**AIM OF THE TASK:**
The records below are to be returned exactly as written, minus their pictures.
___ DATA SHOWN
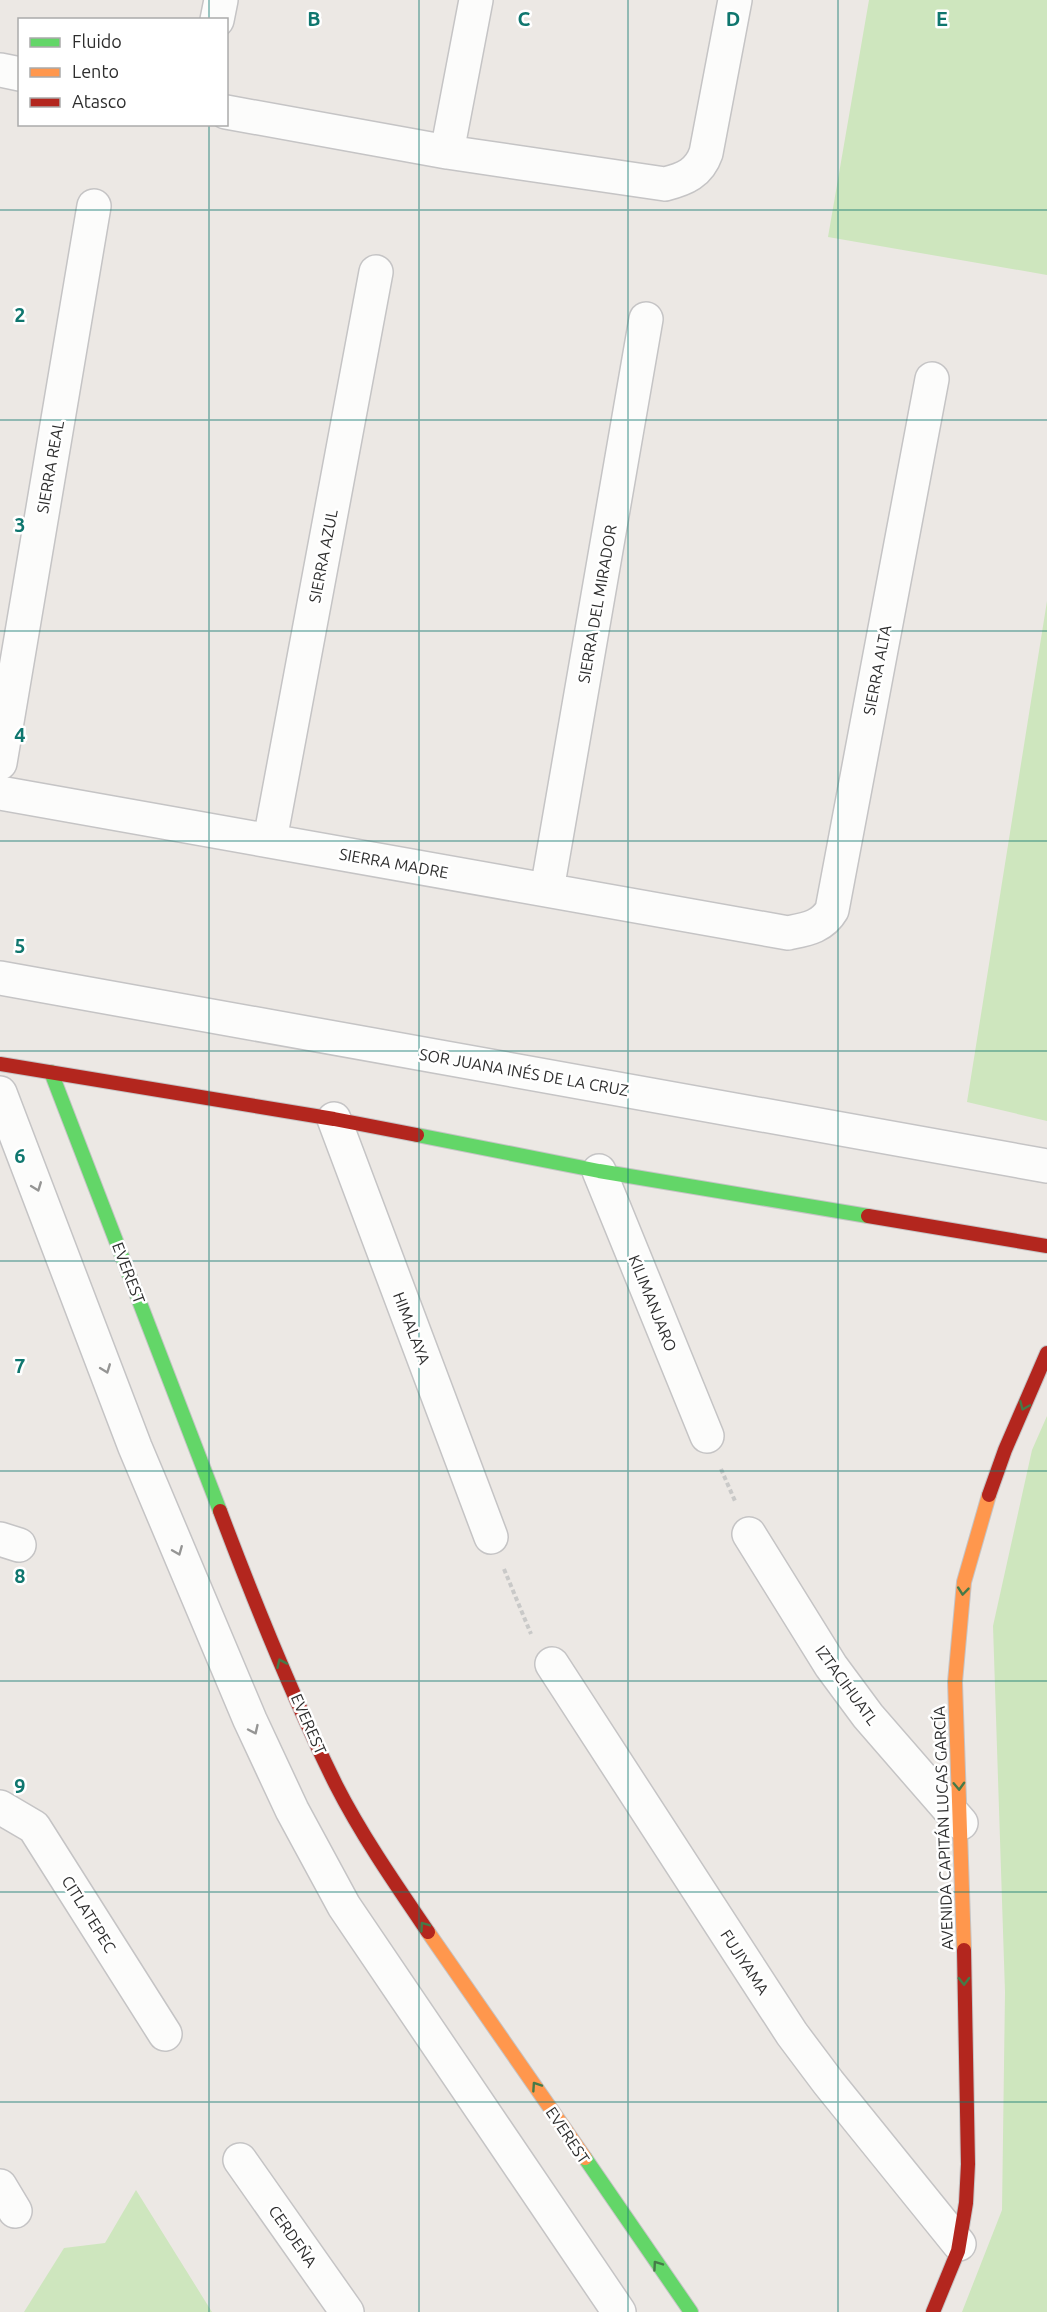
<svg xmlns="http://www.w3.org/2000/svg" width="1047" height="2312" viewBox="0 0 1047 2312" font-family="Ubuntu,sans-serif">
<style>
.green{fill:#cee6be}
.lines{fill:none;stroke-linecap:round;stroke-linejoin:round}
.street-casing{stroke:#c5c4c5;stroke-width:36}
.fast-casing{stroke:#c5c4c5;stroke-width:16}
.slow-casing{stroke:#c5c4c5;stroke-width:16}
.jam-casing{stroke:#c5c4c5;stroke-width:16}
.path{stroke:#c9c9c8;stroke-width:4;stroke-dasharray:4.5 3;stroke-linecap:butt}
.street{stroke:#fcfcfb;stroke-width:33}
.fast{stroke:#63d668;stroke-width:14}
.slow{stroke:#ff974d;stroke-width:14}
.jam{stroke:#b3261e;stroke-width:14}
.oneway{stroke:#959594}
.oneway2{stroke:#467a48}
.grid{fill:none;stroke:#0f766e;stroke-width:1.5;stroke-opacity:0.55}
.labels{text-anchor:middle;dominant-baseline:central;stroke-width:5;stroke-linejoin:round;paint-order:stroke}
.street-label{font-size:16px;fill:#2e2e2e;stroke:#fff}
.grid-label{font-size:20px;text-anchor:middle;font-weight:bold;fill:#0f766e;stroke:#fff;stroke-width:5;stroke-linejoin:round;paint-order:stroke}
</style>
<rect width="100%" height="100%" fill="#ece8e4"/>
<path class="green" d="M869,0H1047V275L828,237Z
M1047,601V1121L967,1102Z
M1047,1416V2312H962L1002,2210L1005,1992L993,1626L1032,1450Z
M136,2190L212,2312H24L64,2248L105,2243Z"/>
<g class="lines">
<g class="street-casing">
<path id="street" d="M217,20L221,0
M0,70L20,74
M226,112L447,152L665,184C685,179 699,173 706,153L735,0
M447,152L476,0
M0,763L94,206
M0,793L788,933C807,929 822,927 832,910L932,379
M270,840L376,272
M547,890L646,319
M0,978L1047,1166
M0,1093L135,1447L250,1720L292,1810L344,1906L619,2312
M334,1119L491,1537
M599,1171L707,1436
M749,1534L831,1666L868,1716L961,1823
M0,1539L19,1545
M552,1664L792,2034L828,2082L959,2244
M0,1807L34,1827L165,2034
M240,2160L347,2312
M0,2186L15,2211"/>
</g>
<g class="fast-casing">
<path id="fast" d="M51,1072L220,1511
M417,1135L599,1171L868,1216
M585,2158L691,2312"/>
</g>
<g class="slow-casing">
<path id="slow" d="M428,1932L585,2158
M964,1950L955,1682L964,1582L989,1495"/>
</g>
<g class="jam-casing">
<path id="jam" d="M0,1064L334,1119L417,1135
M868,1216L1047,1246
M989,1495L1005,1450L1047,1353
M220,1511C255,1604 292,1696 336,1785C362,1836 396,1885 428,1932
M933,2312L958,2251L966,2203L968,2164L964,1950"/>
</g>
<path class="path" d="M721,1469L735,1501
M504,1569L531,1634"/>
<use href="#street" class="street"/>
<use href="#fast" class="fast"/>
<use href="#slow" class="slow"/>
<use href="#jam" class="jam"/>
</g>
<defs><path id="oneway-chevron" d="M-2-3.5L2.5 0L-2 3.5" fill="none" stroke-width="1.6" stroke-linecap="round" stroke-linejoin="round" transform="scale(1.5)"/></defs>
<g class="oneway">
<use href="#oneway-chevron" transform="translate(37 1187) rotate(69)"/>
<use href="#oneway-chevron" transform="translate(106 1369) rotate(69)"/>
<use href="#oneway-chevron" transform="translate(178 1551) rotate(68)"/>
<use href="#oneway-chevron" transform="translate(254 1730) rotate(65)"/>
</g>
<g class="oneway2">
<use href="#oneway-chevron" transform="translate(1024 1406) rotate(113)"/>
<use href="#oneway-chevron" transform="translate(963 1591) rotate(96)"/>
<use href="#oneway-chevron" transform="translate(281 1663) rotate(-114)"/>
<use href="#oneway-chevron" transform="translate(959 1786) rotate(88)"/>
<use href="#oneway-chevron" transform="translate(424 1926) rotate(-125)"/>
<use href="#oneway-chevron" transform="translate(964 1981) rotate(89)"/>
<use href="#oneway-chevron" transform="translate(536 2086) rotate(-124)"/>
<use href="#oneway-chevron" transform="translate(657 2265) rotate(-125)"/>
</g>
<path class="grid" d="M209,0V20M419,0V2312M628,0V2312M838,0V2312M209,124V2312M0,210H1047M0,420H1047M0,631H1047M0,841H1047M0,1051H1047M0,1261H1047M0,1471H1047M0,1681H1047M0,1892H1047M0,2102H1047"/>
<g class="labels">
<g class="street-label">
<text transform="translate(50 467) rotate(-80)">SIERRA REAL</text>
<text transform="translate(323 556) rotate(-79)">SIERRA AZUL</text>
<text transform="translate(597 604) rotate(-80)">SIERRA DEL MIRADOR</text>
<text transform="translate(877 670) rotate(-79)">SIERRA ALTA</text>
<text transform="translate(394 863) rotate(10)">SIERRA MADRE</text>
<text transform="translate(524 1072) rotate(10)">SOR JUANA INÉS DE LA CRUZ</text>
<text transform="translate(129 1273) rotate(69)">EVEREST</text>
<text transform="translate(653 1303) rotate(68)">KILIMANJARO</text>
<text transform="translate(412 1328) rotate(69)">HIMALAYA</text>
<text transform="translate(847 1685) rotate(54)">IZTACIHUATL</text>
<text transform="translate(309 1724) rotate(66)">EVEREST</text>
<text transform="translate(943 1828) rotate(-92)">AVENIDA CAPITÁN LUCAS GARCÍA</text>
<text transform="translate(89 1914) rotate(58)">CITLATEPEC</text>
<text transform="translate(745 1962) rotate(57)">FUJIYAMA</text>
<text transform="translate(568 2135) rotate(56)">EVEREST</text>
<text transform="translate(293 2236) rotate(55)">CERDEÑA</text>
</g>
</g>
<g class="grid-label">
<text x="314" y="26">B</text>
<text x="524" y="26">C</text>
<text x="733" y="26">D</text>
<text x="942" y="26">E</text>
<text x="20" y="322">2</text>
<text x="20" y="532">3</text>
<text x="20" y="742">4</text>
<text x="20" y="953">5</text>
<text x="20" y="1163">6</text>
<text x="20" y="1373">7</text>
<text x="20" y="1583">8</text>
<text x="20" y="1793">9</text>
</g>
<rect x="18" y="18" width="210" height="108" fill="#ffffff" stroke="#ababab" stroke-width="1.5"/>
<rect x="30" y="38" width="30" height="9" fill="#63d668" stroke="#ababab" stroke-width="1.5"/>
<text x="72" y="48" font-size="18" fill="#2e2e2e">Fluido</text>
<rect x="30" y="68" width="30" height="9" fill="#ff974d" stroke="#ababab" stroke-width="1.5"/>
<text x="72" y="78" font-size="18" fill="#2e2e2e">Lento</text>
<rect x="30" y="98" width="30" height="9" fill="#b3261e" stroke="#ababab" stroke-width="1.5"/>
<text x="72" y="108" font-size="18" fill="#2e2e2e">Atasco</text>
</svg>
______
**ANSWER SPACE:**
<svg xmlns="http://www.w3.org/2000/svg" width="1047" height="2312" viewBox="0 0 1047 2312" font-family="Ubuntu,sans-serif">
<style>
.green{fill:#cee6be}
.lines{fill:none;stroke-linecap:round;stroke-linejoin:round}
.street-casing{stroke:#c5c4c5;stroke-width:36}
.fast-casing{stroke:#c5c4c5;stroke-width:16}
.slow-casing{stroke:#c5c4c5;stroke-width:16}
.jam-casing{stroke:#c5c4c5;stroke-width:16}
.path{stroke:#c9c9c8;stroke-width:4;stroke-dasharray:4.5 3;stroke-linecap:butt}
.street{stroke:#fcfcfb;stroke-width:33}
.fast{stroke:#63d668;stroke-width:14}
.slow{stroke:#ff974d;stroke-width:14}
.jam{stroke:#b3261e;stroke-width:14}
.oneway{stroke:#959594}
.oneway2{stroke:#467a48}
.grid{fill:none;stroke:#0f766e;stroke-width:1.5;stroke-opacity:0.55}
.labels{text-anchor:middle;dominant-baseline:central;stroke-width:5;stroke-linejoin:round;paint-order:stroke}
.street-label{font-size:16px;fill:#2e2e2e;stroke:#fff}
.grid-label{font-size:20px;text-anchor:middle;font-weight:bold;fill:#0f766e;stroke:#fff;stroke-width:5;stroke-linejoin:round;paint-order:stroke}
</style>
<rect width="100%" height="100%" fill="#ece8e4"/>
<path class="green" d="M869,0H1047V275L828,237Z
M1047,601V1121L967,1102Z
M1047,1416V2312H962L1002,2210L1005,1992L993,1626L1032,1450Z
M136,2190L212,2312H24L64,2248L105,2243Z"/>
<g class="lines">
<g class="street-casing">
<path id="street" d="M217,20L221,0
M0,70L20,74
M226,112L447,152L665,184C685,179 699,173 706,153L735,0
M447,152L476,0
M0,763L94,206
M0,793L788,933C807,929 822,927 832,910L932,379
M270,840L376,272
M547,890L646,319
M0,978L1047,1166
M0,1093L135,1447L250,1720L292,1810L344,1906L619,2312
M334,1119L491,1537
M599,1171L707,1436
M749,1534L831,1666L868,1716L961,1823
M0,1539L19,1545
M552,1664L792,2034L828,2082L959,2244
M0,1807L34,1827L165,2034
M240,2160L347,2312
M0,2186L15,2211"/>
</g>
<g class="fast-casing">
<path id="fast" d="M51,1072L220,1511
M417,1135L599,1171L868,1216
M585,2158L691,2312"/>
</g>
<g class="slow-casing">
<path id="slow" d="M428,1932L585,2158
M964,1950L955,1682L964,1582L989,1495"/>
</g>
<g class="jam-casing">
<path id="jam" d="M0,1064L334,1119L417,1135
M868,1216L1047,1246
M989,1495L1005,1450L1047,1353
M220,1511C255,1604 292,1696 336,1785C362,1836 396,1885 428,1932
M933,2312L958,2251L966,2203L968,2164L964,1950"/>
</g>
<path class="path" d="M721,1469L735,1501
M504,1569L531,1634"/>
<use href="#street" class="street"/>
<use href="#fast" class="fast"/>
<use href="#slow" class="slow"/>
<use href="#jam" class="jam"/>
</g>
<defs><path id="oneway-chevron" d="M-2-3.5L2.5 0L-2 3.5" fill="none" stroke-width="1.6" stroke-linecap="round" stroke-linejoin="round" transform="scale(1.5)"/></defs>
<g class="oneway">
<use href="#oneway-chevron" transform="translate(37 1187) rotate(69)"/>
<use href="#oneway-chevron" transform="translate(106 1369) rotate(69)"/>
<use href="#oneway-chevron" transform="translate(178 1551) rotate(68)"/>
<use href="#oneway-chevron" transform="translate(254 1730) rotate(65)"/>
</g>
<g class="oneway2">
<use href="#oneway-chevron" transform="translate(1024 1406) rotate(113)"/>
<use href="#oneway-chevron" transform="translate(963 1591) rotate(96)"/>
<use href="#oneway-chevron" transform="translate(281 1663) rotate(-114)"/>
<use href="#oneway-chevron" transform="translate(959 1786) rotate(88)"/>
<use href="#oneway-chevron" transform="translate(424 1926) rotate(-125)"/>
<use href="#oneway-chevron" transform="translate(964 1981) rotate(89)"/>
<use href="#oneway-chevron" transform="translate(536 2086) rotate(-124)"/>
<use href="#oneway-chevron" transform="translate(657 2265) rotate(-125)"/>
</g>
<path class="grid" d="M209,0V20M419,0V2312M628,0V2312M838,0V2312M209,124V2312M0,210H1047M0,420H1047M0,631H1047M0,841H1047M0,1051H1047M0,1261H1047M0,1471H1047M0,1681H1047M0,1892H1047M0,2102H1047"/>
<g class="labels">
<g class="street-label">
<text transform="translate(50 467) rotate(-80)">SIERRA REAL</text>
<text transform="translate(323 556) rotate(-79)">SIERRA AZUL</text>
<text transform="translate(597 604) rotate(-80)">SIERRA DEL MIRADOR</text>
<text transform="translate(877 670) rotate(-79)">SIERRA ALTA</text>
<text transform="translate(394 863) rotate(10)">SIERRA MADRE</text>
<text transform="translate(524 1072) rotate(10)">SOR JUANA INÉS DE LA CRUZ</text>
<text transform="translate(129 1273) rotate(69)">EVEREST</text>
<text transform="translate(653 1303) rotate(68)">KILIMANJARO</text>
<text transform="translate(412 1328) rotate(69)">HIMALAYA</text>
<text transform="translate(847 1685) rotate(54)">IZTACIHUATL</text>
<text transform="translate(309 1724) rotate(66)">EVEREST</text>
<text transform="translate(943 1828) rotate(-92)">AVENIDA CAPITÁN LUCAS GARCÍA</text>
<text transform="translate(89 1914) rotate(58)">CITLATEPEC</text>
<text transform="translate(745 1962) rotate(57)">FUJIYAMA</text>
<text transform="translate(568 2135) rotate(56)">EVEREST</text>
<text transform="translate(293 2236) rotate(55)">CERDEÑA</text>
</g>
</g>
<g class="grid-label">
<text x="314" y="26">B</text>
<text x="524" y="26">C</text>
<text x="733" y="26">D</text>
<text x="942" y="26">E</text>
<text x="20" y="322">2</text>
<text x="20" y="532">3</text>
<text x="20" y="742">4</text>
<text x="20" y="953">5</text>
<text x="20" y="1163">6</text>
<text x="20" y="1373">7</text>
<text x="20" y="1583">8</text>
<text x="20" y="1793">9</text>
</g>
<rect x="18" y="18" width="210" height="108" fill="#ffffff" stroke="#ababab" stroke-width="1.5"/>
<rect x="30" y="38" width="30" height="9" fill="#63d668" stroke="#ababab" stroke-width="1.5"/>
<text x="72" y="48" font-size="18" fill="#2e2e2e">Fluido</text>
<rect x="30" y="68" width="30" height="9" fill="#ff974d" stroke="#ababab" stroke-width="1.5"/>
<text x="72" y="78" font-size="18" fill="#2e2e2e">Lento</text>
<rect x="30" y="98" width="30" height="9" fill="#b3261e" stroke="#ababab" stroke-width="1.5"/>
<text x="72" y="108" font-size="18" fill="#2e2e2e">Atasco</text>
</svg>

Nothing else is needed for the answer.